Colitis ulcerosa trifft zumeist die Jungen - Menschen zwischen 20 und 40 - und geht oft mit schweren Einschränkungen des Alltags und der Gesundheit einher. Die chronisch-entzündliche Darmerkrankung verläuft in Schüben. Typisches Anzeichen während eines Schubes ist plötzlicher Stuhldrang. Der Stuhl weist dabei Blut auf - das Hauptsymptom der Colitis ulcerosa. "Abhängig davon, wie viel Darm von der Entzündung betroffen ist, kann der Stuhl von geformt bis flüssig variieren. Ist ausschließlich der Mastdarm (Anm.: Rectum) betroffen, kann der Stuhl geformt sein. Die meisten Betroffenen leiden jedoch unter flüssigem bis breiigem Stuhlgang. Manchmal kann es auch nur zu blutigen Schleimabgängen kommen", erklärt Expertin Doz. Dr. Sieglinde Reinisch.

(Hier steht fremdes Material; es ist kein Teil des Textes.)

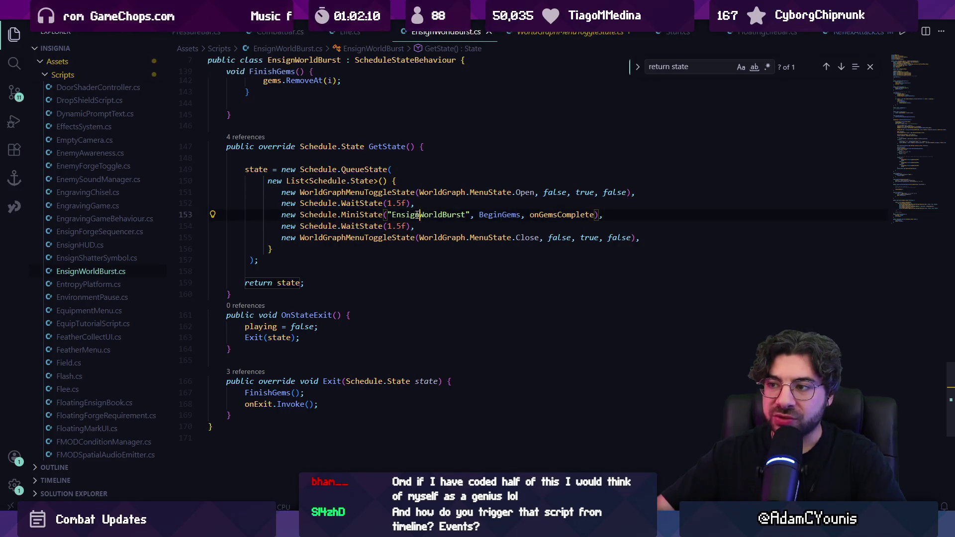
pyautogui.keyDown('ctrl'); pyautogui.click(497, 217); pyautogui.keyUp('ctrl')
pyautogui.keyDown('ctrl'); pyautogui.click(285, 229); pyautogui.keyUp('ctrl')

Noch viele Fragen offen. Die Ursachen der Dickdarmentzündung konnten bis dato nicht restlos geklärt werden. Expert:innen gehen davon aus, dass die Erkrankung aus einer Kombination von genetischen Faktoren und Umweltfaktoren resultiert. Auch der individuelle Krankheitsverlauf lässt sich nicht vorhersagen. Die Krankheit kann progressiv verlaufen - d. h. sie steigt vom Enddarm in weitere Darmabschnitte auf. Es kann aber auch vorkommen, dass von Erkrankungsbeginn an bereits der ganze Dickdarm betroffen ist. Die Krankheit verläuft in Schüben. Phasen der Beschwerdefreiheit (Remission) wechseln sich mit akuten Schüben ab. Wie oft Schübe auftreten, lässt sich nicht prognostizieren.

Leben mit der Krankheit

Oberstes Therapieziel ist die Abheilung der Darmschleimhaut. Je früher die Erkrankung behandelt wird, desto besser. Medikamente wie Biologika und die "Kleinen Moleküle" können eine Abheilung der Darmschleimhaut erreichen und so zu einer langfristigen Eindämmung der Krankheitsaktivität verhelfen.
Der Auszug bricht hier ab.